DIRECTIONS: After locating the line with "1. [8.2. The" in the data that follows, return it and every later line exactly, up to and including the line with "1. [8.5. Directory".

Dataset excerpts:
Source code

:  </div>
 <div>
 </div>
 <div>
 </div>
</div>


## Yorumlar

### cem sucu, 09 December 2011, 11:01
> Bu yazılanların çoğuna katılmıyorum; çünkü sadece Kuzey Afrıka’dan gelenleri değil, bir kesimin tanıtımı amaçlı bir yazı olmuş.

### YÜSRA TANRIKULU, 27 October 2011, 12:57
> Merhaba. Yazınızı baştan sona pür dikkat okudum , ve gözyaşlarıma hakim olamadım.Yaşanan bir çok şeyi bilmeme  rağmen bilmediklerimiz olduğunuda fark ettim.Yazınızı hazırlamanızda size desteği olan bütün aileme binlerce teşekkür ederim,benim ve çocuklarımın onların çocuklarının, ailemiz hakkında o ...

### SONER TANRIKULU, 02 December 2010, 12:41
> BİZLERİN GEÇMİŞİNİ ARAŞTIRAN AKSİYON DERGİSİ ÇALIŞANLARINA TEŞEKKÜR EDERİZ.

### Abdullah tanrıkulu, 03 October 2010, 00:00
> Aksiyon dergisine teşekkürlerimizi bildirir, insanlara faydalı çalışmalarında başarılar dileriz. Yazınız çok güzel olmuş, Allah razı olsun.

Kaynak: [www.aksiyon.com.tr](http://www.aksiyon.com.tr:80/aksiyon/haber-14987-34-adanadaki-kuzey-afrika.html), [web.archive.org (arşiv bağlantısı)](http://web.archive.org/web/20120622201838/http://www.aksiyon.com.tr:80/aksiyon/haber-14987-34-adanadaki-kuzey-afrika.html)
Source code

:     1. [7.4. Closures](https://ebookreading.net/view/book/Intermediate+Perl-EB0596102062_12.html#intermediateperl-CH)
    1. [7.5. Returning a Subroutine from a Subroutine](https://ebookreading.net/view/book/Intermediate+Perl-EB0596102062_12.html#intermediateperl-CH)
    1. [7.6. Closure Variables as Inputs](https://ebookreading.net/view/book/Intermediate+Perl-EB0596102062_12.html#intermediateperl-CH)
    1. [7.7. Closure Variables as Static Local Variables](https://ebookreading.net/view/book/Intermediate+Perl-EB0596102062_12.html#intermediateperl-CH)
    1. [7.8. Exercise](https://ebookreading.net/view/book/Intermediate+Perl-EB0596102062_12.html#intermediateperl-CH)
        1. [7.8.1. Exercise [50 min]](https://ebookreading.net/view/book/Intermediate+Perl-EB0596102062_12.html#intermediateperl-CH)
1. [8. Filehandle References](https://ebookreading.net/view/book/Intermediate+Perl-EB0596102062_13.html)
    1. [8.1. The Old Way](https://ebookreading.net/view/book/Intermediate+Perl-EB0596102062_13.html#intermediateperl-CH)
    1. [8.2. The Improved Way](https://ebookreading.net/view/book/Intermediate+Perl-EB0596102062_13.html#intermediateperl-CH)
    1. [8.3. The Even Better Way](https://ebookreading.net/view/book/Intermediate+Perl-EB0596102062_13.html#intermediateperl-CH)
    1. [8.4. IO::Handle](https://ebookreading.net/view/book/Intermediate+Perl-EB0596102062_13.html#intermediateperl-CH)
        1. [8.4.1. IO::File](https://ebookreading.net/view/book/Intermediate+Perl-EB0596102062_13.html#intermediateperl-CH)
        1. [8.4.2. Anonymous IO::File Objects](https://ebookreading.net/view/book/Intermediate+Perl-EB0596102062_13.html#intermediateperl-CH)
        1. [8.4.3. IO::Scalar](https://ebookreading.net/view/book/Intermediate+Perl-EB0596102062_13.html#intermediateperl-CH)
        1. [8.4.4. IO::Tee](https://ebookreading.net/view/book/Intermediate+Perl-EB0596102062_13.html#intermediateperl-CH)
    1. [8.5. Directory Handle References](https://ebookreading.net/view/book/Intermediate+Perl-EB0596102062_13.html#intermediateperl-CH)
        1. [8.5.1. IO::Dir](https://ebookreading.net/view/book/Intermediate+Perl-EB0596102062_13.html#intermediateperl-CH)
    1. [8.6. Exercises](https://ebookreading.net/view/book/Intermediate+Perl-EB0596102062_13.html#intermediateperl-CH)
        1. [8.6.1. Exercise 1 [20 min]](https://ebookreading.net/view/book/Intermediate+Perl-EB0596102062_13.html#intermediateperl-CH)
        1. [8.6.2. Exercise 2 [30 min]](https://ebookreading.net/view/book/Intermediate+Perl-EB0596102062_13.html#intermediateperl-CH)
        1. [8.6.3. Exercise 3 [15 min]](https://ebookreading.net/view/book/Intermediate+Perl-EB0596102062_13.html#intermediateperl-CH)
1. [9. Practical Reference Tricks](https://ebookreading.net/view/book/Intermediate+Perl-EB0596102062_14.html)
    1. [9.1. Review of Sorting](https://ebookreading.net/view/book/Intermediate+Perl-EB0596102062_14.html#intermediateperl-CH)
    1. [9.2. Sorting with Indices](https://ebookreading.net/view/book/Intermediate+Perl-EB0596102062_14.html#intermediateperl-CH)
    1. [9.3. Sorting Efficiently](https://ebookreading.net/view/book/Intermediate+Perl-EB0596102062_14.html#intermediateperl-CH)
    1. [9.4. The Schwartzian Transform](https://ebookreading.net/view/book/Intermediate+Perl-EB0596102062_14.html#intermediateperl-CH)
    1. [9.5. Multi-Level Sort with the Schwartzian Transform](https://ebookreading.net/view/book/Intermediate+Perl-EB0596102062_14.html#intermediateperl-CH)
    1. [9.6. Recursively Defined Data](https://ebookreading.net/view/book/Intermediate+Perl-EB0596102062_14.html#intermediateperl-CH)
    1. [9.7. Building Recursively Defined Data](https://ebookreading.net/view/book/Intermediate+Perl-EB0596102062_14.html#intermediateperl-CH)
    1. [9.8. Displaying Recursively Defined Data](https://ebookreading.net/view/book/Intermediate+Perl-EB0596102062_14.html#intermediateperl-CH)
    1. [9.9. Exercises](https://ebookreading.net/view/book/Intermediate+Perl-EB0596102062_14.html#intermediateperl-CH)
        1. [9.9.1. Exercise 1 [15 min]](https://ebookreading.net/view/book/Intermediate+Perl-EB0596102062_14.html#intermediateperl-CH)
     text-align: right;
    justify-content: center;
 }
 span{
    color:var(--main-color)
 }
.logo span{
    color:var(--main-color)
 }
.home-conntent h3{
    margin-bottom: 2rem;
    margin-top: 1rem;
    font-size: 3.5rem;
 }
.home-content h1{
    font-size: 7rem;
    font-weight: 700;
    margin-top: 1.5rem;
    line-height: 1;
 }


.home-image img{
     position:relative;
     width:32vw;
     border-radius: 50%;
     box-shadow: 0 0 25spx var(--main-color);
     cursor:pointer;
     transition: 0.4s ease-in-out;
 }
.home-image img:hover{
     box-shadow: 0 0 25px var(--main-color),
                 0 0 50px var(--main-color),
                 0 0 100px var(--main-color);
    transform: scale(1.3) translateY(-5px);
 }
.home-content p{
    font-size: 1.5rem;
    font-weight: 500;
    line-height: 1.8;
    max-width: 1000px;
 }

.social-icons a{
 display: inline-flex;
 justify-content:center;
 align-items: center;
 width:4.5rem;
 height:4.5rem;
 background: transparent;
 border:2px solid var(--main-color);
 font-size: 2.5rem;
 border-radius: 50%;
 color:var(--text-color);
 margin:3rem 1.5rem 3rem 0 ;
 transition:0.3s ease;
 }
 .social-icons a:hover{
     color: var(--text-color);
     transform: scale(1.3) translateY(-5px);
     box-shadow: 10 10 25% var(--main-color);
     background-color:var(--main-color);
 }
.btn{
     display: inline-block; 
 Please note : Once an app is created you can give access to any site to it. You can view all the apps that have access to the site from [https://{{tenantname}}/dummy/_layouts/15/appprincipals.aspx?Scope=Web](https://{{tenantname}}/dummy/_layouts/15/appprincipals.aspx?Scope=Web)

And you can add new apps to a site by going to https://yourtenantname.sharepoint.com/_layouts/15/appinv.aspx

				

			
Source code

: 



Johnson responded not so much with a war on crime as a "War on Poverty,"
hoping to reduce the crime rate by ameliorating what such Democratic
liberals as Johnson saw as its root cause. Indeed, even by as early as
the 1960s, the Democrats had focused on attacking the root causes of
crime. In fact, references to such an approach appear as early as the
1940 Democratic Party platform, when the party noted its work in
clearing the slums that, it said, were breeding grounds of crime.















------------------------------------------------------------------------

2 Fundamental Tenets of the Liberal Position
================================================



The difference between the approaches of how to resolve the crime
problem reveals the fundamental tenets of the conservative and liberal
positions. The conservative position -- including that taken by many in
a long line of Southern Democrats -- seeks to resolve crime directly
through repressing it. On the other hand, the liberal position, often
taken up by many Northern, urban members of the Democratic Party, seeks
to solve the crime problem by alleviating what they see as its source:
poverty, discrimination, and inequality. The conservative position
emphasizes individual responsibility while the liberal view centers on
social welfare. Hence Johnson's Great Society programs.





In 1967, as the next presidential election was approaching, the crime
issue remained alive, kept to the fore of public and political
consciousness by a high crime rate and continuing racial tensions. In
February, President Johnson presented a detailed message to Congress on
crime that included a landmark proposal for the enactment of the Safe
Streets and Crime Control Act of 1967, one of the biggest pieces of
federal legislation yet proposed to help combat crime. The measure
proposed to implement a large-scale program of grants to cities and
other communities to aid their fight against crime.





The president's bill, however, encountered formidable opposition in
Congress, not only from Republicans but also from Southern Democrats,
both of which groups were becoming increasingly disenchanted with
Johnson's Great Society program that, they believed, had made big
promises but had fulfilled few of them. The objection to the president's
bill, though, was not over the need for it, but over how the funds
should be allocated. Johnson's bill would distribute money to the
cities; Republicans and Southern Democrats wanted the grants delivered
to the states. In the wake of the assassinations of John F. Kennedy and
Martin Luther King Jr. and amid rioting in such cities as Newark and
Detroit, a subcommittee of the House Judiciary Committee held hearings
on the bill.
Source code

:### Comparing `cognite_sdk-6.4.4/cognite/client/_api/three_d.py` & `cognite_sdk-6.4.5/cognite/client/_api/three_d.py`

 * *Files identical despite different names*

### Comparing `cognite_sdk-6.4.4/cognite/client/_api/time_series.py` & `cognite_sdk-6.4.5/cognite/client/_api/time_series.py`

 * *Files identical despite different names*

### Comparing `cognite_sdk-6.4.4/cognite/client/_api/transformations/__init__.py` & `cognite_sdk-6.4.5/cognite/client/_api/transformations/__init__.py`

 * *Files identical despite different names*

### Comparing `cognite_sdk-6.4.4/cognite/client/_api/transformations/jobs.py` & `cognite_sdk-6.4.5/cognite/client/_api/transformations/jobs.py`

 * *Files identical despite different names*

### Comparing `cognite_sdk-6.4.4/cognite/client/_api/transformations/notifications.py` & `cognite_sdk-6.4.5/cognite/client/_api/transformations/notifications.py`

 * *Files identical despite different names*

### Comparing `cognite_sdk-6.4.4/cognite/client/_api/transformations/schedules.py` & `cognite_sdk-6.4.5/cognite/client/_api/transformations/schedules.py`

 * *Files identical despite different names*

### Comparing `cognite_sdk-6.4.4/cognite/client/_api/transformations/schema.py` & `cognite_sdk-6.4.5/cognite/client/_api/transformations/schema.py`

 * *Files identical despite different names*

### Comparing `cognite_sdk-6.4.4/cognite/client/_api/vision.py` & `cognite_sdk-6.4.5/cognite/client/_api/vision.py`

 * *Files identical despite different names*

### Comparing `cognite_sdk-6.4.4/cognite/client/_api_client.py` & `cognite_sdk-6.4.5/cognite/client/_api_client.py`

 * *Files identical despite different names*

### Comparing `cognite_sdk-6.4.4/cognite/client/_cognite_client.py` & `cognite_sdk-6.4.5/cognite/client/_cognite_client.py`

SOLUTION FOR THIS EXERCISE:
    1. [8.2. The Improved Way](https://ebookreading.net/view/book/Intermediate+Perl-EB0596102062_13.html#intermediateperl-CH)
    1. [8.3. The Even Better Way](https://ebookreading.net/view/book/Intermediate+Perl-EB0596102062_13.html#intermediateperl-CH)
    1. [8.4. IO::Handle](https://ebookreading.net/view/book/Intermediate+Perl-EB0596102062_13.html#intermediateperl-CH)
        1. [8.4.1. IO::File](https://ebookreading.net/view/book/Intermediate+Perl-EB0596102062_13.html#intermediateperl-CH)
        1. [8.4.2. Anonymous IO::File Objects](https://ebookreading.net/view/book/Intermediate+Perl-EB0596102062_13.html#intermediateperl-CH)
        1. [8.4.3. IO::Scalar](https://ebookreading.net/view/book/Intermediate+Perl-EB0596102062_13.html#intermediateperl-CH)
        1. [8.4.4. IO::Tee](https://ebookreading.net/view/book/Intermediate+Perl-EB0596102062_13.html#intermediateperl-CH)
    1. [8.5. Directory Handle References](https://ebookreading.net/view/book/Intermediate+Perl-EB0596102062_13.html#intermediateperl-CH)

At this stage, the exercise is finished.